Saved entries:
________________________
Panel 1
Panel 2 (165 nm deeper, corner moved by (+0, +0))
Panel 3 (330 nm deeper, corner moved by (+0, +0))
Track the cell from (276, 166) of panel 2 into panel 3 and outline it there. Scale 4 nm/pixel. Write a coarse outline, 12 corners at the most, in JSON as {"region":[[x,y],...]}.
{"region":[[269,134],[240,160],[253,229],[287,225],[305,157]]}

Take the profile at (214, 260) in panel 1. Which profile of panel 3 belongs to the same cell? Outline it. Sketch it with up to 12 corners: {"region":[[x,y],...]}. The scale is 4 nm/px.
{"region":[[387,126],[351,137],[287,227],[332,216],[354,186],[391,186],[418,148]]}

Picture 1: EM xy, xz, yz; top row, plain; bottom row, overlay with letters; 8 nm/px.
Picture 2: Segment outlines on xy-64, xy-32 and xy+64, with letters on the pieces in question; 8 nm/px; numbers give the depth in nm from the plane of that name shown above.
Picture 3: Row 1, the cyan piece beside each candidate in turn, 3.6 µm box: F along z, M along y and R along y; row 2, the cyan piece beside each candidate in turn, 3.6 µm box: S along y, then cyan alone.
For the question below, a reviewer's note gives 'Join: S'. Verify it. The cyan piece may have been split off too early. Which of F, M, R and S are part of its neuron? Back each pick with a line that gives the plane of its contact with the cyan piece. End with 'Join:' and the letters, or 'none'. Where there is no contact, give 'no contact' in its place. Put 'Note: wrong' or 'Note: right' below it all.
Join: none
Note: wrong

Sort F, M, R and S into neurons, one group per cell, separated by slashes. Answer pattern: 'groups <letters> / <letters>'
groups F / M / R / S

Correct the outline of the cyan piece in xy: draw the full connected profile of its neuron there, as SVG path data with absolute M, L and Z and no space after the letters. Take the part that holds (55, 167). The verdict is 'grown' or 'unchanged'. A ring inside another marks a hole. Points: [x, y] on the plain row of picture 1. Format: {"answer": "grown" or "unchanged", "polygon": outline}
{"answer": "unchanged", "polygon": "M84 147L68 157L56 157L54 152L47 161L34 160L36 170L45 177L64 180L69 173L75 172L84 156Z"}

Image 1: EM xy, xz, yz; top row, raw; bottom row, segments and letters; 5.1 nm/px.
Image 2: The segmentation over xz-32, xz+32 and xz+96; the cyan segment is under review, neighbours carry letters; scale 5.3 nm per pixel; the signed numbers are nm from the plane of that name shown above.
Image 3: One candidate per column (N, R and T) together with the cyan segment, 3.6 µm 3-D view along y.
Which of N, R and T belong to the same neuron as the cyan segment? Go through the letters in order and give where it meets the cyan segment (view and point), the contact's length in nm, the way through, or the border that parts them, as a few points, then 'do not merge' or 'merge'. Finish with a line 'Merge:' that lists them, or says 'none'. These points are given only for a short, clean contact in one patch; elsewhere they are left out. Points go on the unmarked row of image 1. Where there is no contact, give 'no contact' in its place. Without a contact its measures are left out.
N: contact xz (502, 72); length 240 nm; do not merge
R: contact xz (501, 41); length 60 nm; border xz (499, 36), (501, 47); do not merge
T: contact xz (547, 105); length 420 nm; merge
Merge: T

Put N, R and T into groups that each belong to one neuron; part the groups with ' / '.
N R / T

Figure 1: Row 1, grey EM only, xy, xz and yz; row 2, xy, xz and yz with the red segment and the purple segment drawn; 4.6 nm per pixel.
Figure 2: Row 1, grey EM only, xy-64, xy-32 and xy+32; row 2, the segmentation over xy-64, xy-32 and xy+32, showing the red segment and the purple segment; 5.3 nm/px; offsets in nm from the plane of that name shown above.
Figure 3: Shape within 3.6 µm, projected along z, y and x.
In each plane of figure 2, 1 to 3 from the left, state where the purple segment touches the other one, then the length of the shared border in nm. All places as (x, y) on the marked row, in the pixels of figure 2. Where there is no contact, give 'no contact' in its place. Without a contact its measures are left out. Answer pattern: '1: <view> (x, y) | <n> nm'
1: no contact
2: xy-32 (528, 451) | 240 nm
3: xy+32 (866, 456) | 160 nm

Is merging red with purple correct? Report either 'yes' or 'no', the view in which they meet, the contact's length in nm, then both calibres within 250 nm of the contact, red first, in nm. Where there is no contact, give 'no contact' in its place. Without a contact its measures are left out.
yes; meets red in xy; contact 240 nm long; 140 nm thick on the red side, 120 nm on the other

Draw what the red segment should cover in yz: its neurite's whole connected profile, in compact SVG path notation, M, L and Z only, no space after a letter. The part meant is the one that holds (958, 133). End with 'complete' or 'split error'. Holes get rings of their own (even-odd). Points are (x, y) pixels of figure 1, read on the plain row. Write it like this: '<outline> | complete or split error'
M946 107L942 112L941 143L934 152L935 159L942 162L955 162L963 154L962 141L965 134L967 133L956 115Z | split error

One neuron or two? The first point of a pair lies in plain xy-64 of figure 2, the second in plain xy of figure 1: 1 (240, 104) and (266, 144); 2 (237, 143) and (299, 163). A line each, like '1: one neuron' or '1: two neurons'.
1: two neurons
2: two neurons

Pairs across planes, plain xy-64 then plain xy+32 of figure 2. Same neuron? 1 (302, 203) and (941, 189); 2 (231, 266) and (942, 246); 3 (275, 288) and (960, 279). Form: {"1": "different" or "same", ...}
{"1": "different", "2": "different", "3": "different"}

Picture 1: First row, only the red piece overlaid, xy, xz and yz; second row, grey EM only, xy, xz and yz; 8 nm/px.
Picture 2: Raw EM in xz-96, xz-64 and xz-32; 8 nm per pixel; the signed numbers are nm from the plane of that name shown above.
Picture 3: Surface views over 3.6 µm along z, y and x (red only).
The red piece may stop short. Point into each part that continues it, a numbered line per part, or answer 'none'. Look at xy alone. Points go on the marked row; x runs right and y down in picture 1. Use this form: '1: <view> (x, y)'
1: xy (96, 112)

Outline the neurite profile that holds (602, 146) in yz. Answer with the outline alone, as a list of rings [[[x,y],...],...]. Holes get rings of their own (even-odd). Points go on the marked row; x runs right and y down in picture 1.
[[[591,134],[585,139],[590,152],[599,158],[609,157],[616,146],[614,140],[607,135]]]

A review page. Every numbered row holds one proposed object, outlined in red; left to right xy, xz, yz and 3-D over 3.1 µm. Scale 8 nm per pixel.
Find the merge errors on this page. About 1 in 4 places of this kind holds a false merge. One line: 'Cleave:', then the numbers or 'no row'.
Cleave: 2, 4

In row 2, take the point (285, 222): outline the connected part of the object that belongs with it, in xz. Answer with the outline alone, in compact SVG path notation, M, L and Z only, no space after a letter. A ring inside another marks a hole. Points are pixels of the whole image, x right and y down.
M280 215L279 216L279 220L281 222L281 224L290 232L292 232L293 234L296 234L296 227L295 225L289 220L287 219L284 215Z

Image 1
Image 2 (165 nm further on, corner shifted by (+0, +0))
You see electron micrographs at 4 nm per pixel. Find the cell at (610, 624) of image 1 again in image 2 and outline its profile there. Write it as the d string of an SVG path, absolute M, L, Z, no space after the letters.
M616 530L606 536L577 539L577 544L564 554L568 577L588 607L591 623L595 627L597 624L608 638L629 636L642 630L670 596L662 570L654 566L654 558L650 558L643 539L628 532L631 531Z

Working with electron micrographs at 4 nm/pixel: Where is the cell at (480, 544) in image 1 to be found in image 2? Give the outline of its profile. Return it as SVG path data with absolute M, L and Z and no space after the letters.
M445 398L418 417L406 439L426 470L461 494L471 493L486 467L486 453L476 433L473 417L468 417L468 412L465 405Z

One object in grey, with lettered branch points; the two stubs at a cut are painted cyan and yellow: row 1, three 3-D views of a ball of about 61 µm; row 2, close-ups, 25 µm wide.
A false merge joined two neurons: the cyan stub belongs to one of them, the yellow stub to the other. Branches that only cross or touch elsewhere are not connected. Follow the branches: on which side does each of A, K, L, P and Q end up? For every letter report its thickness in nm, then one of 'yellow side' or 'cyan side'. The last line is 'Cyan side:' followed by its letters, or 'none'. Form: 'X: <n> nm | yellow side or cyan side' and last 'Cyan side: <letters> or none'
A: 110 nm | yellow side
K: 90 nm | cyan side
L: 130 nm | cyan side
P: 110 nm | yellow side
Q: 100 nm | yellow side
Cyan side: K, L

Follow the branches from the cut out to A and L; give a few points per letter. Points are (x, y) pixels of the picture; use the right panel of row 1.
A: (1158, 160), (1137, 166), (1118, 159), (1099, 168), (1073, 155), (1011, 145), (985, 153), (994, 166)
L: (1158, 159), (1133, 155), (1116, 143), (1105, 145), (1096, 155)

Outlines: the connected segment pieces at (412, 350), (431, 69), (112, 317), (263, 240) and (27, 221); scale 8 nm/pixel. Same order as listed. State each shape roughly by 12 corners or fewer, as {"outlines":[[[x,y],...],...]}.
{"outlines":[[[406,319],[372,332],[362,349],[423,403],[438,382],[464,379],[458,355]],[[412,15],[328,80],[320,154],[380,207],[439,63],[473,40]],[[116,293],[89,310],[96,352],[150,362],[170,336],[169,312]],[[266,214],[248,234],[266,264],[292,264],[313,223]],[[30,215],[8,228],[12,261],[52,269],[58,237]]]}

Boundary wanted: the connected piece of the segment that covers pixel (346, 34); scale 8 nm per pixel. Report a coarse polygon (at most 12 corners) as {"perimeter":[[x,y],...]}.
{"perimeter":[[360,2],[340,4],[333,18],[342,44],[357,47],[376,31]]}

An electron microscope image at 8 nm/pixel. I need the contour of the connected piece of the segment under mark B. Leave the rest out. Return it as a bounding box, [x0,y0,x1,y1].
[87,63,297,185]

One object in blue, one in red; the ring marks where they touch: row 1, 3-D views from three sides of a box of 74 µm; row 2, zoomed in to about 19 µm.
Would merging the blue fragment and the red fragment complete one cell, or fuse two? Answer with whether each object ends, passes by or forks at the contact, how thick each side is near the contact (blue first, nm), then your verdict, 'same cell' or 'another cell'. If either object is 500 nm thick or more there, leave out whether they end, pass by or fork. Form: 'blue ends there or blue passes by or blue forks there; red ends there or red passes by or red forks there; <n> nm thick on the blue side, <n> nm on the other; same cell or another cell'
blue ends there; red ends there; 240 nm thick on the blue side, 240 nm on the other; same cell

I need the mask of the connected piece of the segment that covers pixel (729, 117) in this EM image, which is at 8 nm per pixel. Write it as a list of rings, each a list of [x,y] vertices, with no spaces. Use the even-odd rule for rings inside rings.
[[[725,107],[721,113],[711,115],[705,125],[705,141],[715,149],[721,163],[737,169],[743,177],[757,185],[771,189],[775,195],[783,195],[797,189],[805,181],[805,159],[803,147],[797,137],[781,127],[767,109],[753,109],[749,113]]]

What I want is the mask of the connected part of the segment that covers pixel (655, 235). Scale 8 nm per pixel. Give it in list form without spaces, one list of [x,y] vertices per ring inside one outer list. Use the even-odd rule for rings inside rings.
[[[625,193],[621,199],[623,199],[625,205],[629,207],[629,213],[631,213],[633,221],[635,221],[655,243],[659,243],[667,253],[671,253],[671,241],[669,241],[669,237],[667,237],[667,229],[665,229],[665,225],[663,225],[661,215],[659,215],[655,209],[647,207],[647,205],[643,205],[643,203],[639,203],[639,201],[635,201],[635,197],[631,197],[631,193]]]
________________________
Instructions to follow —
From the data above, output only the lines between the line containing "Follow the branches from" and the line containing "One object in blue, one", inclusive, exactly as written.

Task result —
Follow the branches from the cut out to A and L; give a few points per letter. Points are (x, y) pixels of the picture; use the right panel of row 1.
A: (1158, 160), (1137, 166), (1118, 159), (1099, 168), (1073, 155), (1011, 145), (985, 153), (994, 166)
L: (1158, 159), (1133, 155), (1116, 143), (1105, 145), (1096, 155)

Outlines: the connected segment pieces at (412, 350), (431, 69), (112, 317), (263, 240) and (27, 221); scale 8 nm/pixel. Same order as listed. State each shape roughly by 12 corners or fewer, as {"outlines":[[[x,y],...],...]}.
{"outlines":[[[406,319],[372,332],[362,349],[423,403],[438,382],[464,379],[458,355]],[[412,15],[328,80],[320,154],[380,207],[439,63],[473,40]],[[116,293],[89,310],[96,352],[150,362],[170,336],[169,312]],[[266,214],[248,234],[266,264],[292,264],[313,223]],[[30,215],[8,228],[12,261],[52,269],[58,237]]]}

Boundary wanted: the connected piece of the segment that covers pixel (346, 34); scale 8 nm per pixel. Report a coarse polygon (at most 12 corners) as {"perimeter":[[x,y],...]}.
{"perimeter":[[360,2],[340,4],[333,18],[342,44],[357,47],[376,31]]}

An electron microscope image at 8 nm/pixel. I need the contour of the connected piece of the segment under mark B. Leave the rest out. Return it as a bounding box, [x0,y0,x1,y1].
[87,63,297,185]

One object in blue, one in red; the ring marks where they touch: row 1, 3-D views from three sides of a box of 74 µm; row 2, zoomed in to about 19 µm.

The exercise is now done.